■ Selected extract ■
_ _ _ _ _ _ _

Im confused

Post questions here relative to DataStage Server Edition for such areas as Server job design, DS Basic, Routines, Job Sequences, etc.

Moderators: chulett, rschirm, roy

JDionne
Participant
Posts: 342
Joined: Wed Aug 27, 2003 1:06 pm

Post by JDionne »

So basicaly this method will not work....I have not seen any way to put an array into a stage variable...but i could be wrong.
But im just confirming that this will not give me the answer that I need..correct?
Jim

quote:Originally posted by kcbland
[br]The usage of COUNT is wrong. It will give substring matches, where as you need whole word matches. In addition, you are counting the occurrences of values within a string that looks like this:

"'VAL1','VAL2','VAL3'" etc.

You need each code value in a list, and a command that does not hit on substrings, such as LOCATE combined with an array in the form of:

VAL1
VAL2
VAL3
VAL4





Kenneth Bland
kcbland
Participant
Posts: 5208
Joined: Wed Jan 15, 2003 8:56 am
Location: Lutz, FL
Contact:

Post by kcbland »

The beauty of a DS user function is that you can build test cases that stay with the function. You can do very thorough testing to make sure it does what you want by using the FANTASTIC capability built into Manager's function test button.

If you build logic such as this into stage variables, you have to debug and develop by running your job. You can use your own imagination to decide if running a job and comparing output, setting up test cases in source data, etc, is easier than doing test cases in a function.

Kenneth Bland
JDionne
Participant
Posts: 342
Joined: Wed Aug 27, 2003 1:06 pm

Post by JDionne »

you make a good point. so for arguments sake lets say that i have a routine that does what I want (wich is almost true because a user of this forum was kind enough to give me a sample with my own code) do i put that call into the dirivation of a stage procedure? how do i use the routine once its created?
Jim

quote:Originally posted by kcbland
[br]The beauty of a DS user function is that you can build test cases that stay with the function. You can do very thorough testing to make sure it does what you want by using the FANTASTIC capability built into Manager's function test button.

If you build logic such as this into stage variables, you have to debug and develop by running your job. You can use your own imagination to decide if running a job and comparing output, setting up test cases in source data, etc, is easier than doing test cases in a function.

_ _ _ _ _ _ _

■ Given data ■
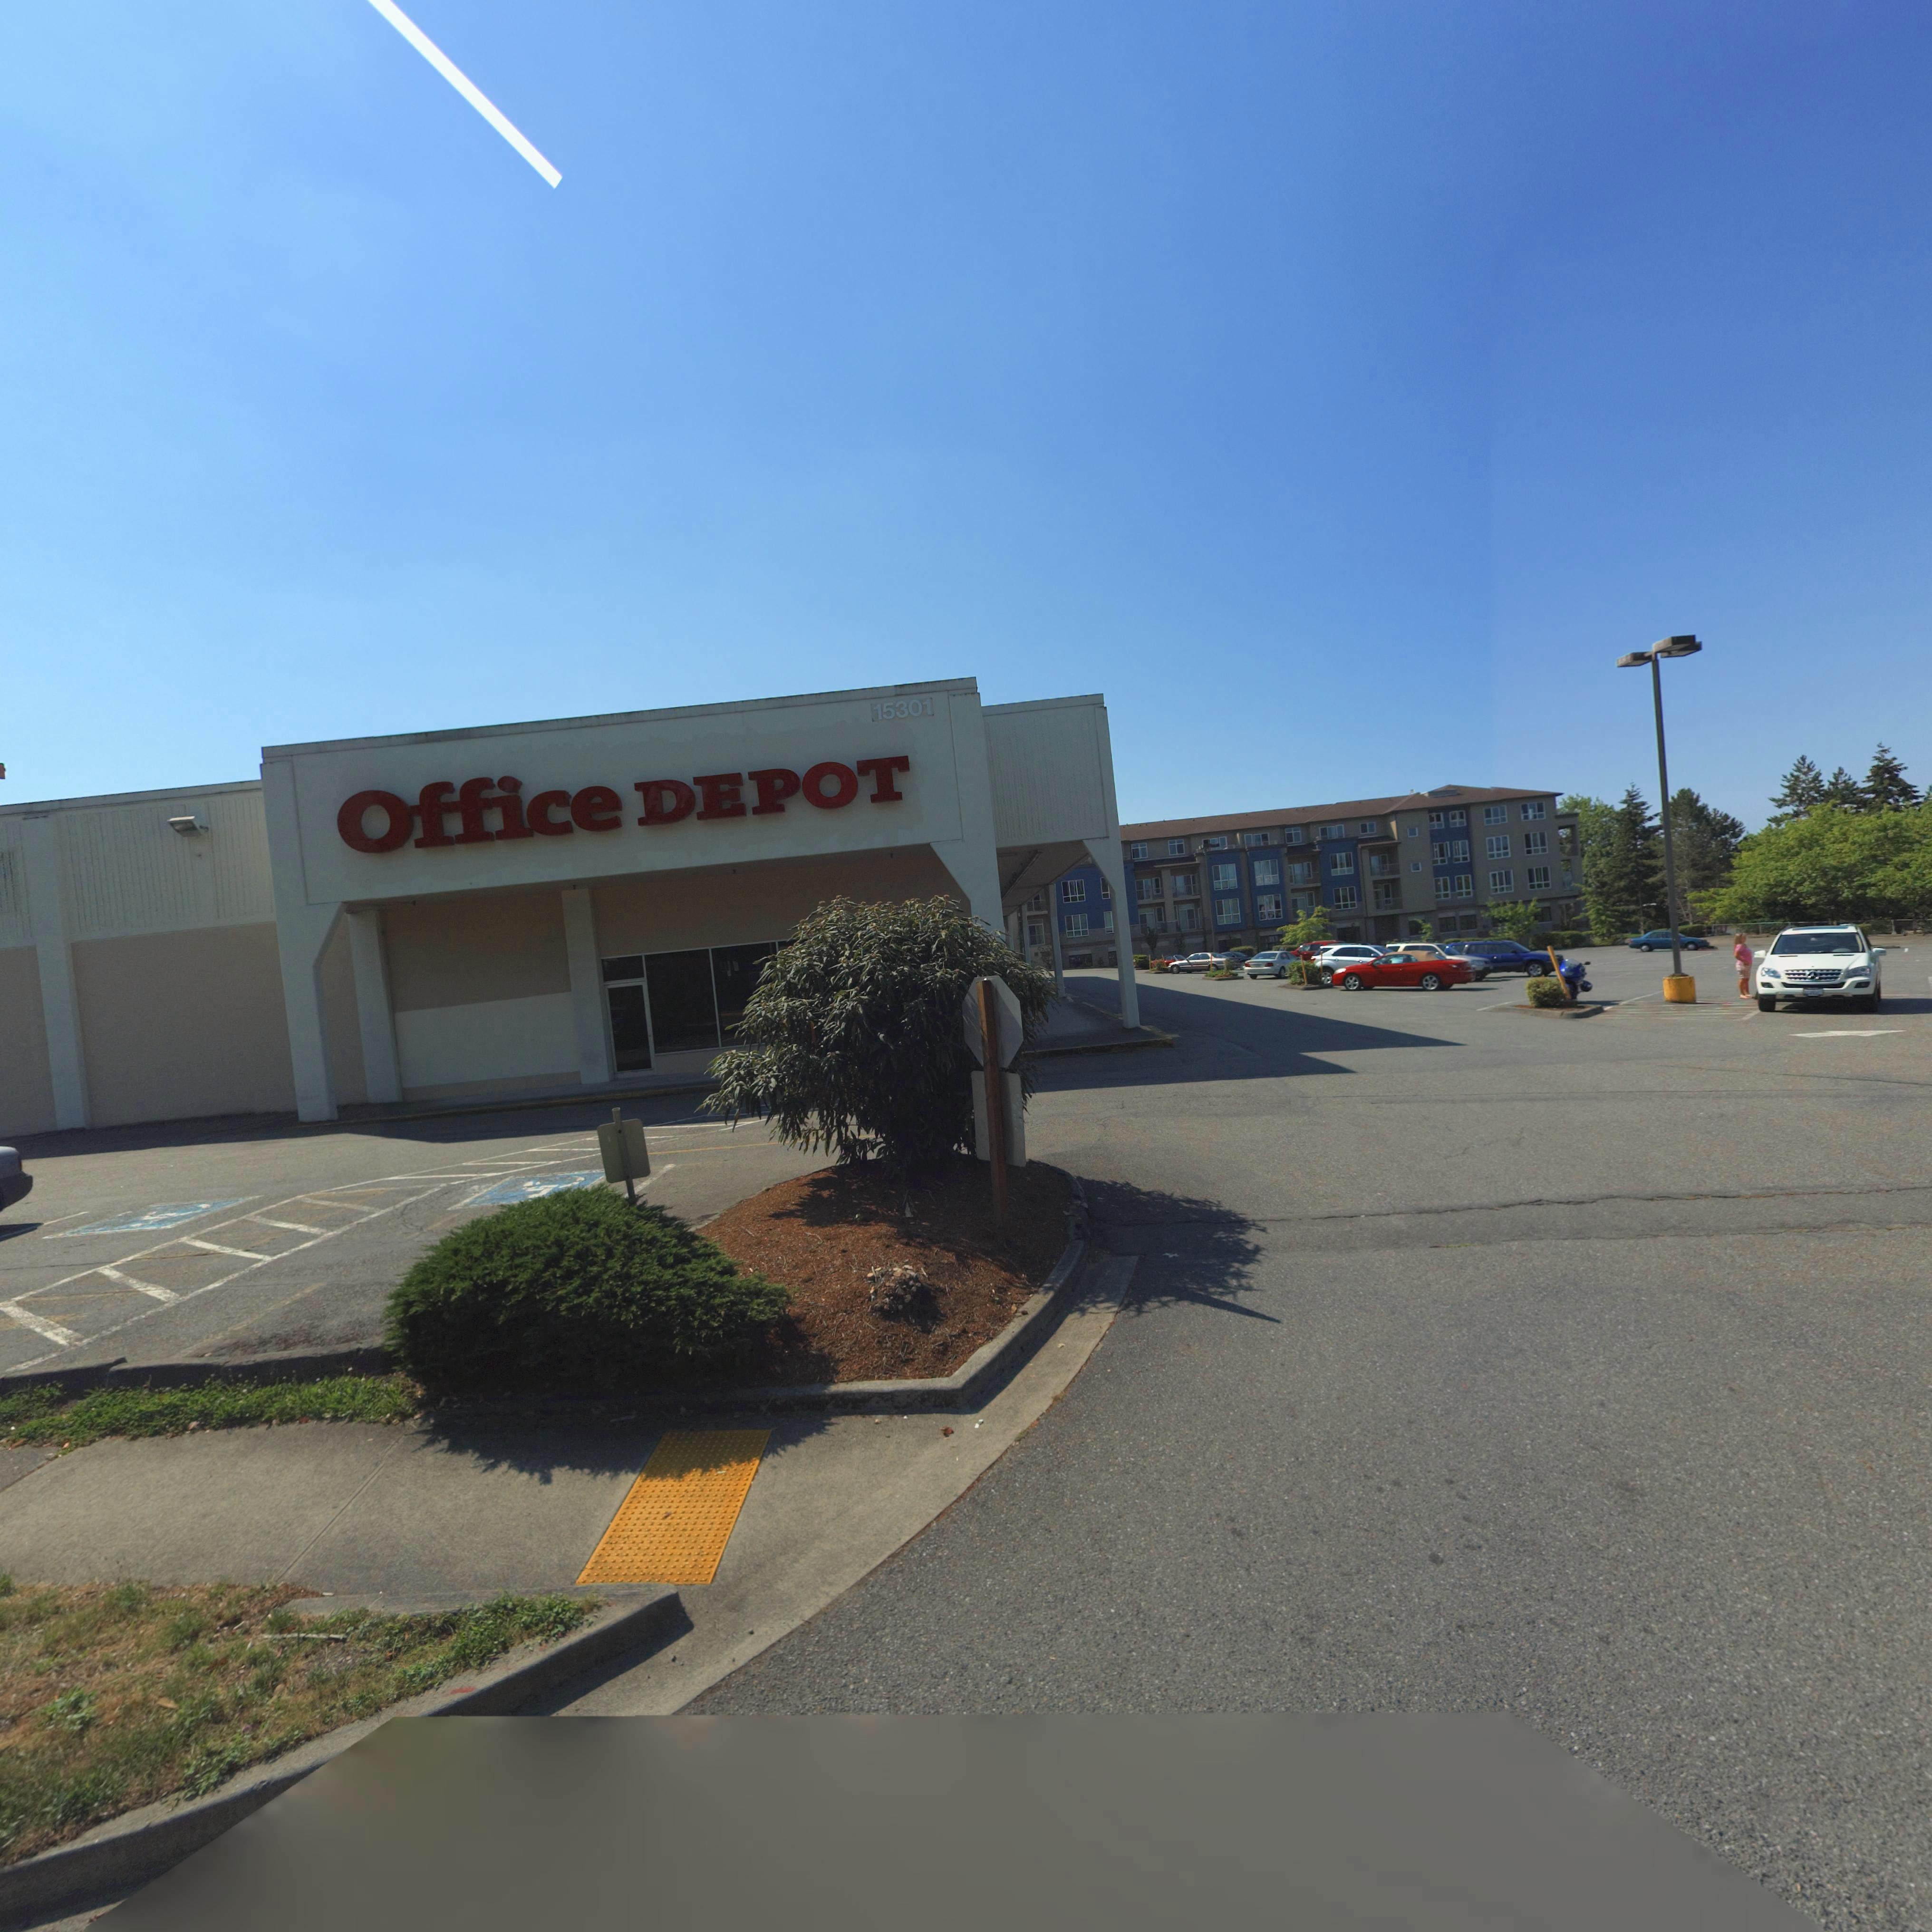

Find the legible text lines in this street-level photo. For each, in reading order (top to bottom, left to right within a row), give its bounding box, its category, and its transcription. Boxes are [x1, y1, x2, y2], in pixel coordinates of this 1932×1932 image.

[871, 697, 933, 721] StreetNumber: 15301
[331, 750, 911, 857] BusinessName: Office DEPOT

_ _ _ _ _ _ _

■ Work to do ■
[1] Answer these from the DataStage forum thread:
(a) According to kcbland, what kind of matches does COUNT give instead of whole word matches?
(b) Which command does kcbland suggest combining with an array?
(c) Whose function test button does kcbland praise for its built-in testing capability?
[2] Carry the DataStage forum thread on from the point where it stops.
You won't need the material for any of this.

■ Written answers ■
[1]
(a) Substring matches.
(b) LOCATE.
(c) Manager's.

[2]
Kenneth Bland
kcbland
Participant
Posts: 5208
Joined: Wed Jan 15, 2003 8:56 am
Location: Lutz, FL
Contact:

Post by kcbland »

Create your function in DS Manager. Make sure you compile it. In your DataStage job, go to the derivation field for your desired column. Double-click to edit the field, then do a right click. Under DS Routine, you will see a list of DS user defined functions, simply walk the tree and pick your function. It will automatically drop it into the derivation. Now simply put the appropriate link.columns into the arguments.

Kenneth Bland
JDionne
Participant
Posts: 342
Joined: Wed Aug 27, 2003 1:06 pm

Post by JDionne »

I think that i am finaly getting a handle on all of this...Now just to learn DS Basic...I am reading the manual now...Fun reading I tell you. Thanx for all the help
Jim

quote:Originally posted by kcbland
[br]Create your function in DS Manager. Make sure you compile it. In your DataStage job, go to the derivation field for your desired column. Double-click to edit the field, then do a right click. Under DS Routine, you will see a list of DS user defined functions, simply walk the tree and pick your function. It will automatically drop it into the derivation. Now simply put the appropriate link.columns into the arguments.

Kenneth Bland
kcbland
Participant
Posts: 5208
Joined: Wed Jan 15, 2003 8:56 am
Location: Lutz, FL
Contact:

Post by kcbland »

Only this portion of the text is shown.